As for the full-scale go-kart, we're likely going to go ahead and either use or create a copy of the existing unused one at the school and expand on the basic design.  It was built last year by two seniors as a concept for a kart kit for the Power Racing Series and was intended to be a bare bones design that could promote discussion about improvement among students.  They posted their assembly files and a parts list online on the Power Racing Series wiki here if you'd like to read more about it.  Though I haven't put deep thought into structural components we may add, just from looking at it, I know we'll need to add foot protection, bumpers, a kill switch, and fuses (I think) to comply with PRS and A+PRS rules.  I'd also like to add an additional motor, larger wheels (I used 4" wheels last year in a go-kart, and it had almost no ground clearance), and additional driver p

Thursday, October 20, 2016

Update for 10/20

Part of the Code
For this week, I added in a basic program that toggles forwards autonomous movement, slowing to a stop in this mode if it detects an object in front of it.  From here, I started to add code that should allow the prototype to autonomously drive around an obstacle.  In addition, I put in code for the LCD to allow it to display the battery voltage when a button is pressed.   

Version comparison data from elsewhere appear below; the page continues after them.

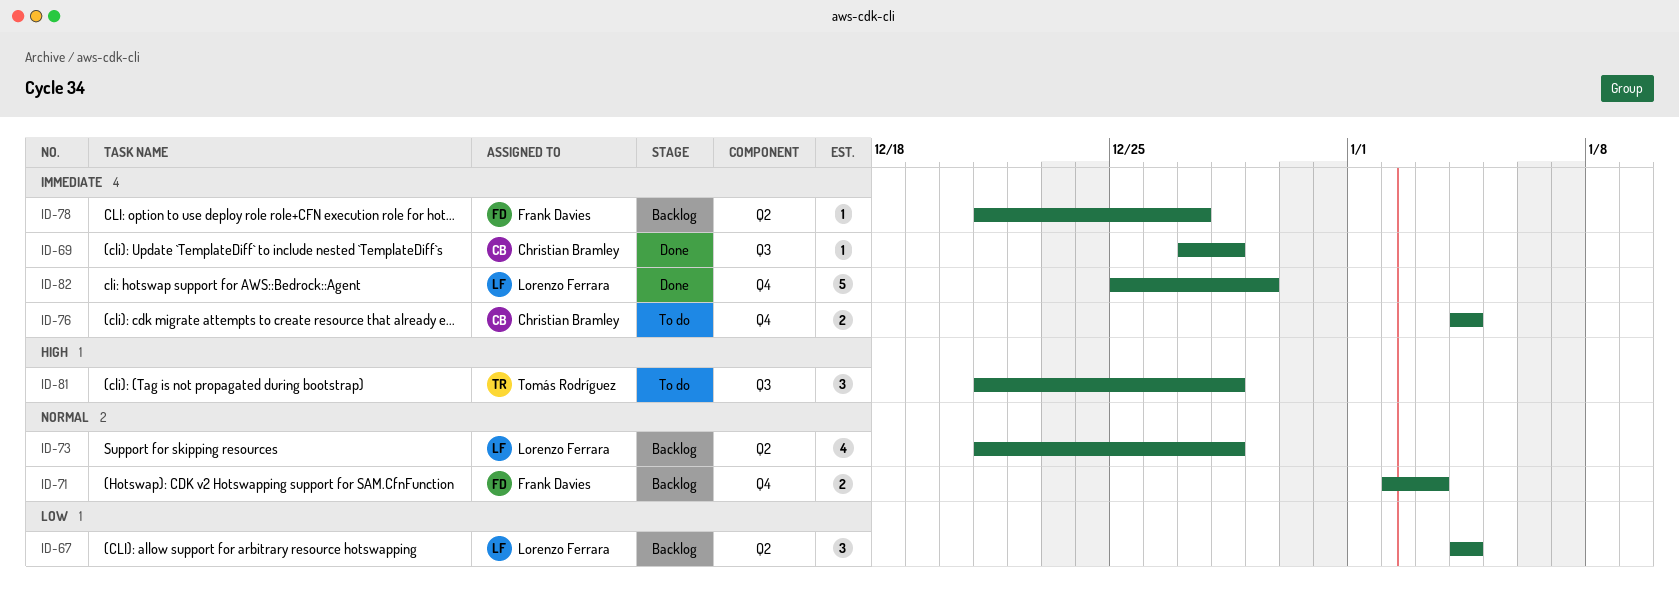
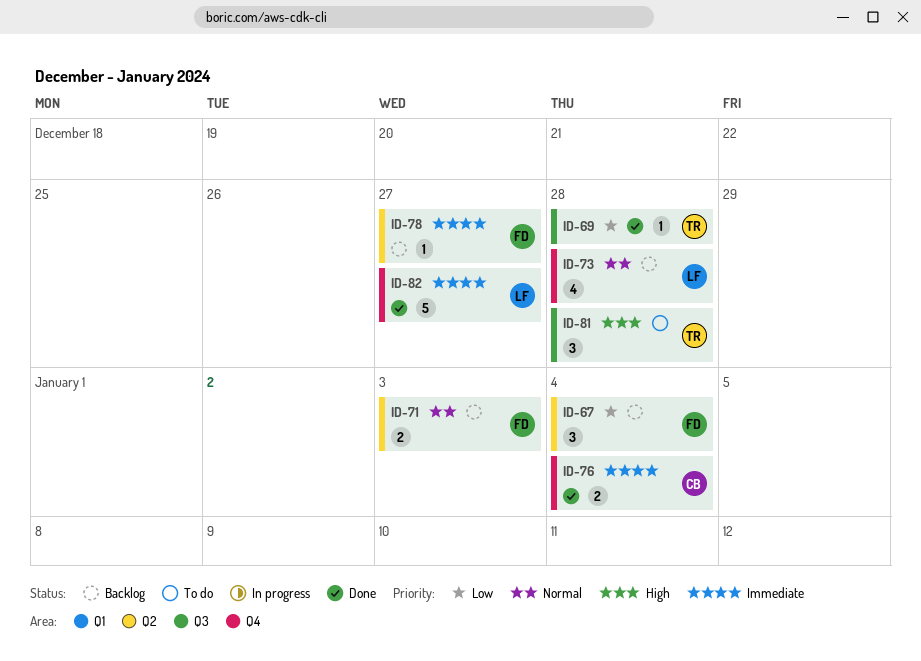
ID-67, owner: Lorenzo Ferrara -> Frank Davies
ID-69, owner: Christian Bramley -> Tomás Rodríguez
ID-69, priority: Immediate -> Low
ID-71, label: Q4 -> Q2
ID-73, label: Q2 -> Q4
ID-76, status: To do -> Done
ID-82, due: Dec 29 -> Dec 27

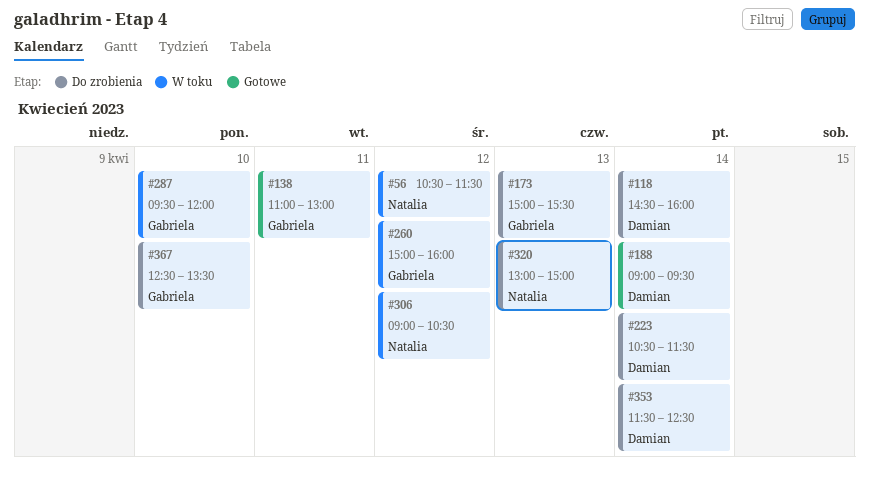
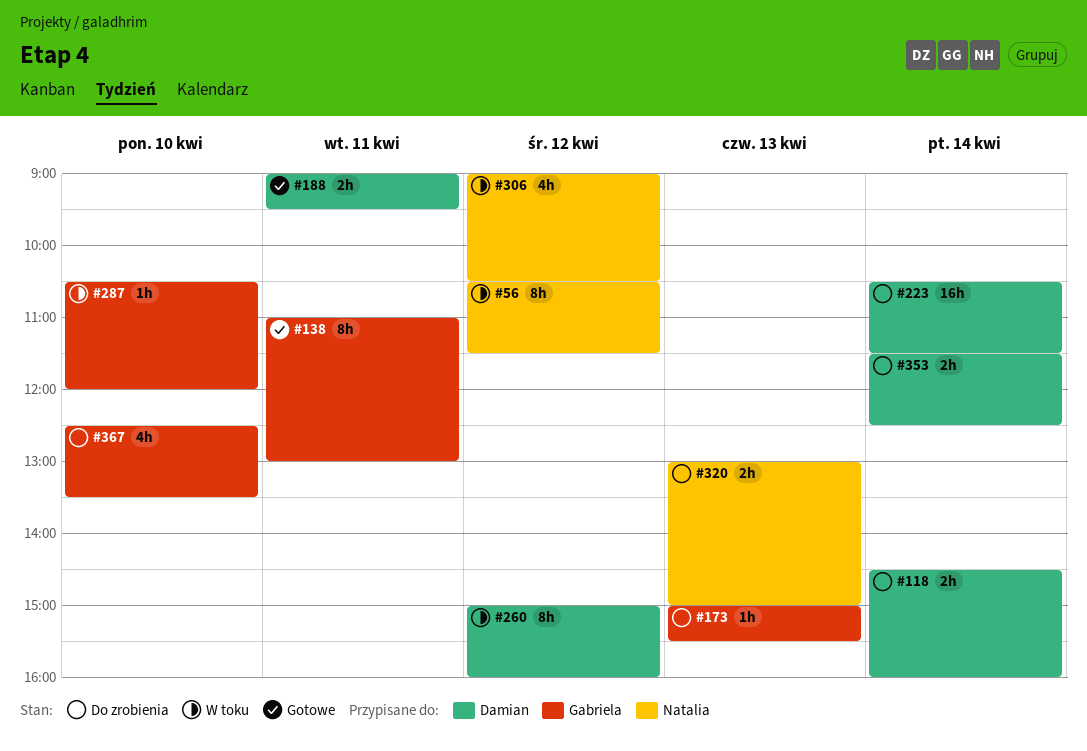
#188, day: Apr 14 -> Apr 11
#260, owner: Gabriela -> Damian
#287, begins: 09:30 -> 10:30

However, when we attempted to use the autonomous code, we encountered two problems.  One of the problems was just related to the code structure, which Marina mostly fixed.  The other problem relates to specifically what data the accelerometer and gyroscope receives.  In the previous week, we never truly paid attention to the values that the accelerometer and gyroscope gave us and just focused on if it worked and gave us feedback.  However, when I took a more in-depth look, I noticed that some of the values were really strange, especially compared to data received on the VEX robot from last year.  I did some research, and as it turns out, sensors in EasyC use different units/precision (for example, degrees vs. tenths of a degree) compared to ROBOTC ( at least by default).  The ROBOTC wiki clarified this for me, and I adjusted the code accordingly.

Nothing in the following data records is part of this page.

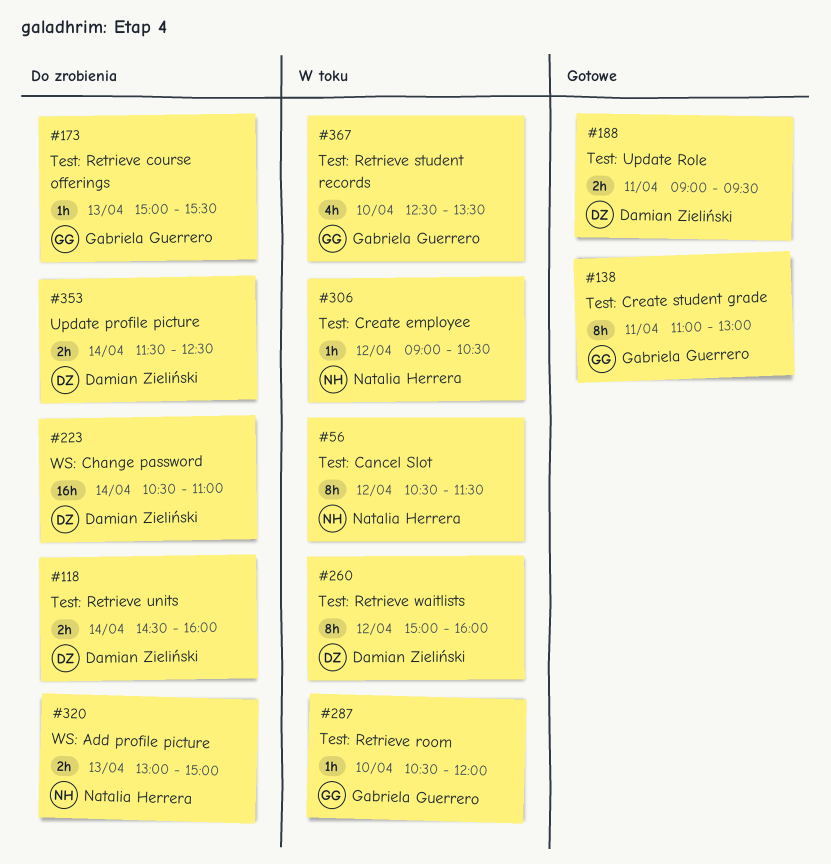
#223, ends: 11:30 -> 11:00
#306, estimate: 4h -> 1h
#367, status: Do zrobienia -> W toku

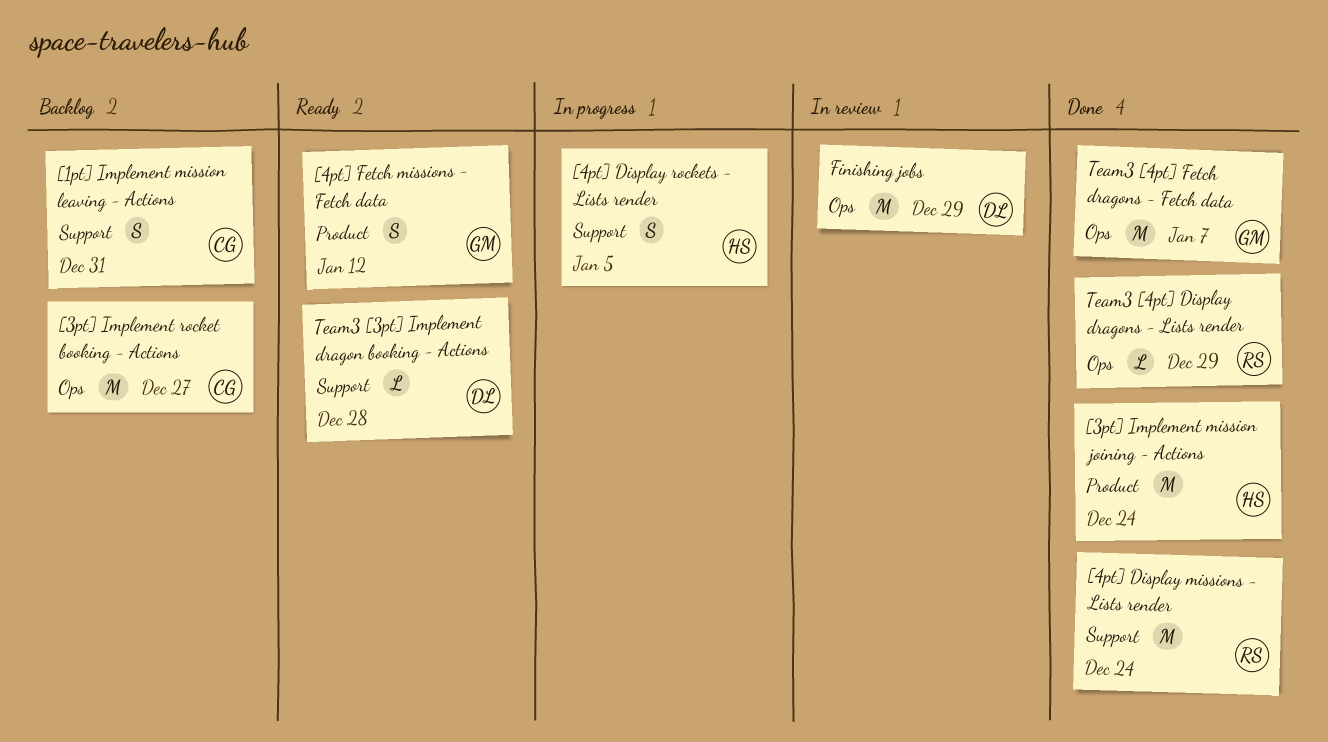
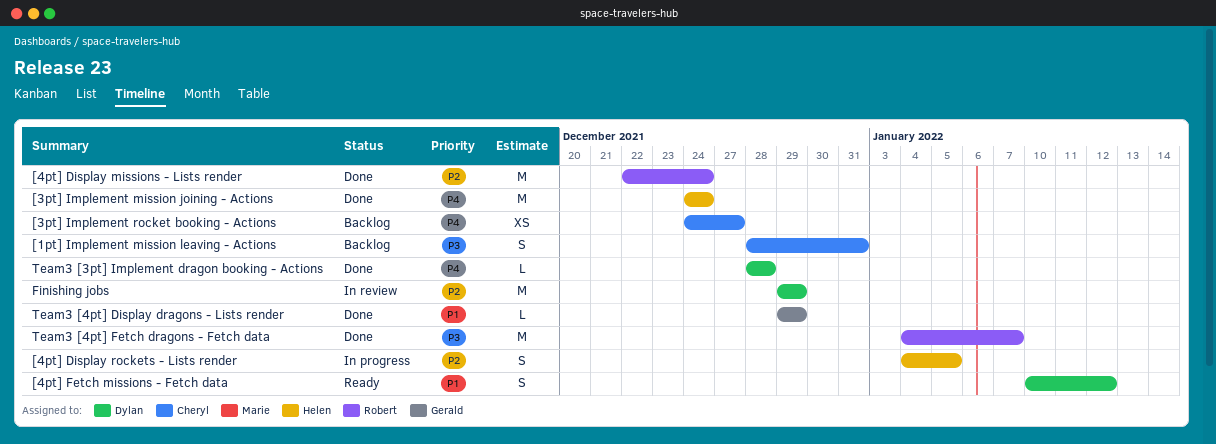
[3pt] Implement rocket booking - Actions, estimate: M -> XS
[4pt] Fetch missions - Fetch data, owner: Gerald -> Dylan
Team3 [3pt] Implement dragon booking - Actions, status: Ready -> Done
Team3 [4pt] Display dragons - Lists render, owner: Robert -> Gerald
Team3 [4pt] Fetch dragons - Fetch data, owner: Gerald -> Robert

For next week, I'll continue to update the code to allow for more autonomous capability.  As for the actual go-kart, we may end up modifying an existing go-kart left here last year.  It's no longer being used by anyone, and while it's very basic, it'd be simple to expand upon it structurally and electronically.

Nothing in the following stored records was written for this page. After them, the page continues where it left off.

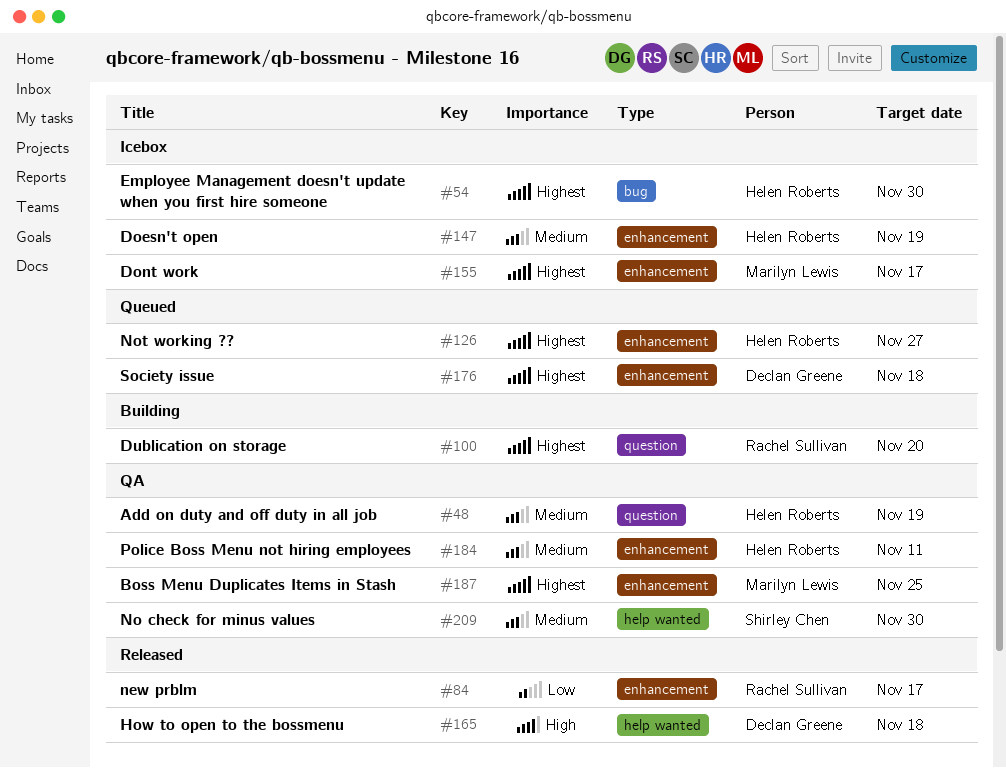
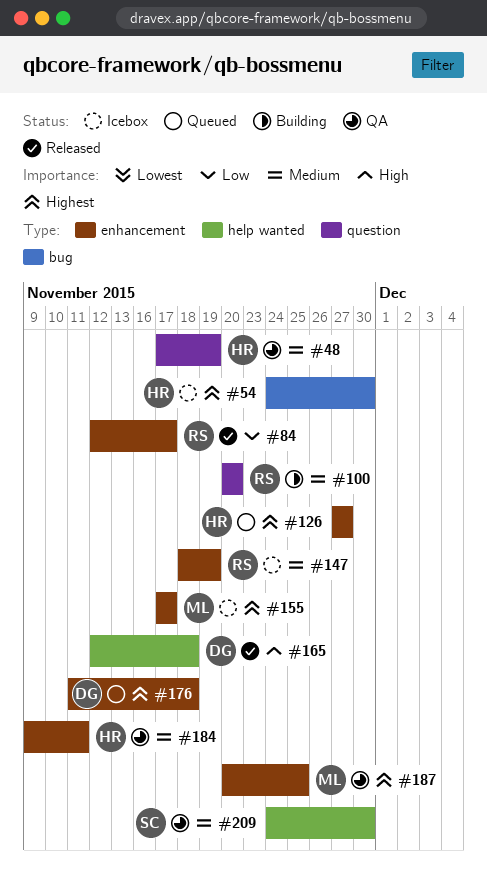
#100, priority: Highest -> Medium
#147, owner: Helen Roberts -> Rachel Sullivan

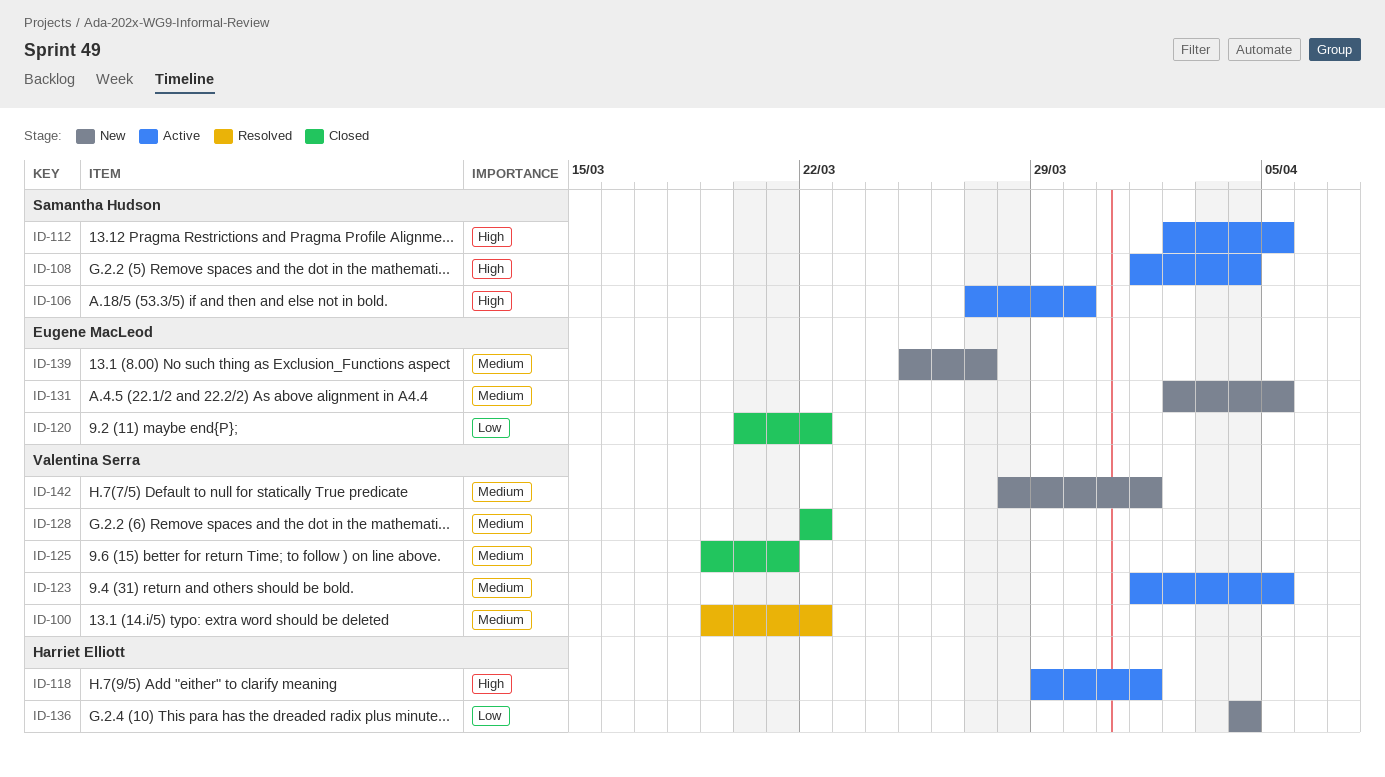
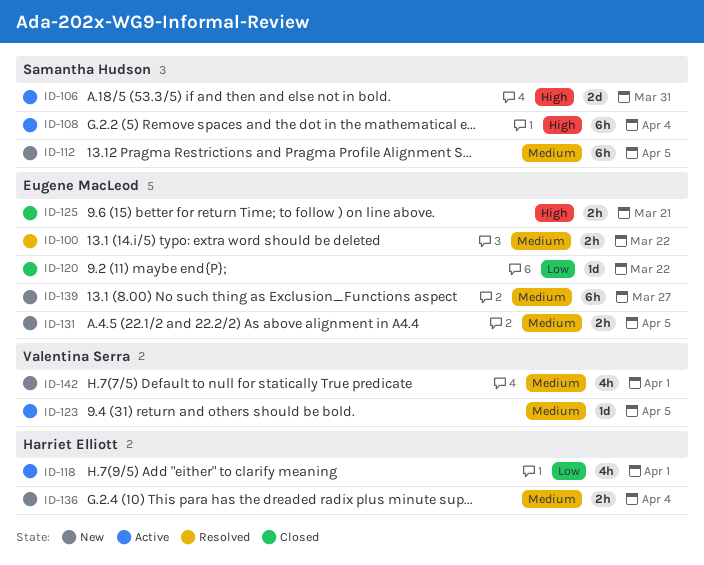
ID-100, owner: Valentina Serra -> Eugene MacLeod
ID-106, due: Mar 30 -> Mar 31
ID-112, status: Active -> New
ID-112, priority: High -> Medium
ID-118, priority: High -> Low
ID-125, owner: Valentina Serra -> Eugene MacLeod
ID-125, priority: Medium -> High
ID-128: present -> none
ID-136, priority: Low -> Medium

Thursday, October 13, 2016

Update for 10/13

This week, I decided to go ahead and switch to using ROBOTC to program the prototype.  It took a bit of time to figure out the interface, but I was able to quickly whip up some sample code.  This time, I had no problems uploading code to the prototype, not encountering any problems with updating the cortex's firmware or establishing a connection.  It worked much better than the stock firmware updater and EasyC, and because this allows us to get back on track, we should be able to move past the scale prototype stage around the end of October.
Interface for Assigning Sensors to Ports

In terms of actually testing the robot, I found a few problems in wiring the modules since ROBOTC operates slightly differently than EasyC; however, it didn't take long to fix.  I was able to receive input from all of the sensors and display it on the LCD.  However, in terms of utilizing it to navigate obstacles, I haven't finished coding it.  Additionally, the motor used to turn the robot doesn't have the strength to turn the wheels effectively, either due to the way it's mounted or its gear strength (1:1 with the wheels).  Replacing the motor with a servo might also help, but at this point it doesn't seem too important.